Please edit the records below by changing "Leave a Comment" to "Post a Comment" and leaving every other line as it is.
____
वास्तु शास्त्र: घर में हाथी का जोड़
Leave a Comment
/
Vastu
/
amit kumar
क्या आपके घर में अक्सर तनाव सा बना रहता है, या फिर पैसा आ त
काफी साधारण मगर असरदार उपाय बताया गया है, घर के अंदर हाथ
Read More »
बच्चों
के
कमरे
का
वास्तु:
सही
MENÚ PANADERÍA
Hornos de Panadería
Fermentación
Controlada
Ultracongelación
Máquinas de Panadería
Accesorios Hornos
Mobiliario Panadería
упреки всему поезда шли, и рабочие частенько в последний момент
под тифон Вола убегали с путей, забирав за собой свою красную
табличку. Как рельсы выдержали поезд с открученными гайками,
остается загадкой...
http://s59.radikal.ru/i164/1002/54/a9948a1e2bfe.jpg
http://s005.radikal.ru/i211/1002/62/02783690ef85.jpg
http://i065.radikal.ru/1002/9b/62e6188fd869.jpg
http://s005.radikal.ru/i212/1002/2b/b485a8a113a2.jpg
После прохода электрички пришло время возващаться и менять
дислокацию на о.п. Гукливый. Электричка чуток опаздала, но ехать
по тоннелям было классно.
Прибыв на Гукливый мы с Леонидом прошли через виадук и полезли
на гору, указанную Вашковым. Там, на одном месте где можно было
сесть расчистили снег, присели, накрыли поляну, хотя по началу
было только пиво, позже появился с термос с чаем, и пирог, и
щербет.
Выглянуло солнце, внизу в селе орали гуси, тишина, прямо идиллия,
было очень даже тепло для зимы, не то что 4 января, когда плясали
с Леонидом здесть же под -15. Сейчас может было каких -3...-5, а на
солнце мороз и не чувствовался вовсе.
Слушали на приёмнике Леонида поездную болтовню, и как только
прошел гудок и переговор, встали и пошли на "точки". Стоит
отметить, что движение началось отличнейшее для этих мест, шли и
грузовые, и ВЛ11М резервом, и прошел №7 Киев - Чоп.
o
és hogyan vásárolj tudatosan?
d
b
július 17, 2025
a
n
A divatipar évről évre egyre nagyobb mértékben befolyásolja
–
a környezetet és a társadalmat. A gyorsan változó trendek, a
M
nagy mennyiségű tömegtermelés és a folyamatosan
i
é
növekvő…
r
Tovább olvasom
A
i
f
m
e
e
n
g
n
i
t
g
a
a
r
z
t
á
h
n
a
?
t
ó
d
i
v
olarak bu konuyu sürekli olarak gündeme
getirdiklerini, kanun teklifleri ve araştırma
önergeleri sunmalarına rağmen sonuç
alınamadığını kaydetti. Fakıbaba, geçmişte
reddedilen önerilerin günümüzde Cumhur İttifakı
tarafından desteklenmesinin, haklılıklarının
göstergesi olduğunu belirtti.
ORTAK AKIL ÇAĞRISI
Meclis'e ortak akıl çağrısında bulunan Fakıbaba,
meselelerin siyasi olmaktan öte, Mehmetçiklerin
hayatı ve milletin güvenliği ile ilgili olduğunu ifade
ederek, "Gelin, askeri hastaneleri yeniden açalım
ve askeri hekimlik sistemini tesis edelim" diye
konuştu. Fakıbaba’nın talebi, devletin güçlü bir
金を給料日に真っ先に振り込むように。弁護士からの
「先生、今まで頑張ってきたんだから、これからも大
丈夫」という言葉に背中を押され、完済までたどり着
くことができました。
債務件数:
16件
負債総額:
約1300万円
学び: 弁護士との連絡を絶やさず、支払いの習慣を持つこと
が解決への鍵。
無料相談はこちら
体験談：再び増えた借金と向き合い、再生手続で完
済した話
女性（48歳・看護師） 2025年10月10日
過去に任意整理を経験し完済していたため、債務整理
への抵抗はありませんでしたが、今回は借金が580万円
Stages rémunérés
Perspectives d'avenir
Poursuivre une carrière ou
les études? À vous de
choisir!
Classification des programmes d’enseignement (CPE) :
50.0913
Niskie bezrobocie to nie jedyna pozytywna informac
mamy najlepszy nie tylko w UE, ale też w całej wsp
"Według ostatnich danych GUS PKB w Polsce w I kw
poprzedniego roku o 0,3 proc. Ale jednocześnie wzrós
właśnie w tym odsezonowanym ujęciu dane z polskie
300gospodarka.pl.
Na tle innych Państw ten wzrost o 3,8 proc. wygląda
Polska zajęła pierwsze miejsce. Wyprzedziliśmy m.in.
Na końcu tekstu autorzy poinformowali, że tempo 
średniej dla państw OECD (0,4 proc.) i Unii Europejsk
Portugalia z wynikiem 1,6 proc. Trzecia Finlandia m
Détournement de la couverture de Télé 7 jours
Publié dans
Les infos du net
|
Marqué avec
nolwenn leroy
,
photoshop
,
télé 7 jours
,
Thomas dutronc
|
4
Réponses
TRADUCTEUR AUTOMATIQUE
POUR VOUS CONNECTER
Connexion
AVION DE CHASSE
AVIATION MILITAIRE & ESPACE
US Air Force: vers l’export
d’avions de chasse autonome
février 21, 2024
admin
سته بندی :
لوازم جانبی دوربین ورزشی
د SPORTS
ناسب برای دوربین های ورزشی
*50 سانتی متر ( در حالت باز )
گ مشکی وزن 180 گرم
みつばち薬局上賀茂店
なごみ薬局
____
OUTPUT BELOW ::
वास्तु शास्त्र: घर में हाथी का जोड़
Post a Comment
/
Vastu
/
amit kumar
क्या आपके घर में अक्सर तनाव सा बना रहता है, या फिर पैसा आ त
काफी साधारण मगर असरदार उपाय बताया गया है, घर के अंदर हाथ
Read More »
बच्चों
के
कमरे
का
वास्तु:
सही
MENÚ PANADERÍA
Hornos de Panadería
Fermentación
Controlada
Ultracongelación
Máquinas de Panadería
Accesorios Hornos
Mobiliario Panadería
упреки всему поезда шли, и рабочие частенько в последний момент
под тифон Вола убегали с путей, забирав за собой свою красную
табличку. Как рельсы выдержали поезд с открученными гайками,
остается загадкой...
http://s59.radikal.ru/i164/1002/54/a9948a1e2bfe.jpg
http://s005.radikal.ru/i211/1002/62/02783690ef85.jpg
http://i065.radikal.ru/1002/9b/62e6188fd869.jpg
http://s005.radikal.ru/i212/1002/2b/b485a8a113a2.jpg
После прохода электрички пришло время возващаться и менять
дислокацию на о.п. Гукливый. Электричка чуток опаздала, но ехать
по тоннелям было классно.
Прибыв на Гукливый мы с Леонидом прошли через виадук и полезли
на гору, указанную Вашковым. Там, на одном месте где можно было
сесть расчистили снег, присели, накрыли поляну, хотя по началу
было только пиво, позже появился с термос с чаем, и пирог, и
щербет.
Выглянуло солнце, внизу в селе орали гуси, тишина, прямо идиллия,
было очень даже тепло для зимы, не то что 4 января, когда плясали
с Леонидом здесть же под -15. Сейчас может было каких -3...-5, а на
солнце мороз и не чувствовался вовсе.
Слушали на приёмнике Леонида поездную болтовню, и как только
прошел гудок и переговор, встали и пошли на "точки". Стоит
отметить, что движение началось отличнейшее для этих мест, шли и
грузовые, и ВЛ11М резервом, и прошел №7 Киев - Чоп.
o
és hogyan vásárolj tudatosan?
d
b
július 17, 2025
a
n
A divatipar évről évre egyre nagyobb mértékben befolyásolja
–
a környezetet és a társadalmat. A gyorsan változó trendek, a
M
nagy mennyiségű tömegtermelés és a folyamatosan
i
é
növekvő…
r
Tovább olvasom
A
i
f
m
e
e
n
g
n
i
t
g
a
a
r
z
t
á
h
n
a
?
t
ó
d
i
v
olarak bu konuyu sürekli olarak gündeme
getirdiklerini, kanun teklifleri ve araştırma
önergeleri sunmalarına rağmen sonuç
alınamadığını kaydetti. Fakıbaba, geçmişte
reddedilen önerilerin günümüzde Cumhur İttifakı
tarafından desteklenmesinin, haklılıklarının
göstergesi olduğunu belirtti.
ORTAK AKIL ÇAĞRISI
Meclis'e ortak akıl çağrısında bulunan Fakıbaba,
meselelerin siyasi olmaktan öte, Mehmetçiklerin
hayatı ve milletin güvenliği ile ilgili olduğunu ifade
ederek, "Gelin, askeri hastaneleri yeniden açalım
ve askeri hekimlik sistemini tesis edelim" diye
konuştu. Fakıbaba’nın talebi, devletin güçlü bir
金を給料日に真っ先に振り込むように。弁護士からの
「先生、今まで頑張ってきたんだから、これからも大
丈夫」という言葉に背中を押され、完済までたどり着
くことができました。
債務件数:
16件
負債総額:
約1300万円
学び: 弁護士との連絡を絶やさず、支払いの習慣を持つこと
が解決への鍵。
無料相談はこちら
体験談：再び増えた借金と向き合い、再生手続で完
済した話
女性（48歳・看護師） 2025年10月10日
過去に任意整理を経験し完済していたため、債務整理
への抵抗はありませんでしたが、今回は借金が580万円
Stages rémunérés
Perspectives d'avenir
Poursuivre une carrière ou
les études? À vous de
choisir!
Classification des programmes d’enseignement (CPE) :
50.0913
Niskie bezrobocie to nie jedyna pozytywna informac
mamy najlepszy nie tylko w UE, ale też w całej wsp
"Według ostatnich danych GUS PKB w Polsce w I kw
poprzedniego roku o 0,3 proc. Ale jednocześnie wzrós
właśnie w tym odsezonowanym ujęciu dane z polskie
300gospodarka.pl.
Na tle innych Państw ten wzrost o 3,8 proc. wygląda
Polska zajęła pierwsze miejsce. Wyprzedziliśmy m.in.
Na końcu tekstu autorzy poinformowali, że tempo 
średniej dla państw OECD (0,4 proc.) i Unii Europejsk
Portugalia z wynikiem 1,6 proc. Trzecia Finlandia m
Détournement de la couverture de Télé 7 jours
Publié dans
Les infos du net
|
Marqué avec
nolwenn leroy
,
photoshop
,
télé 7 jours
,
Thomas dutronc
|
4
Réponses
TRADUCTEUR AUTOMATIQUE
POUR VOUS CONNECTER
Connexion
AVION DE CHASSE
AVIATION MILITAIRE & ESPACE
US Air Force: vers l’export
d’avions de chasse autonome
février 21, 2024
admin
سته بندی :
لوازم جانبی دوربین ورزشی
د SPORTS
ناسب برای دوربین های ورزشی
*50 سانتی متر ( در حالت باز )
گ مشکی وزن 180 گرم
みつばち薬局上賀茂店
なごみ薬局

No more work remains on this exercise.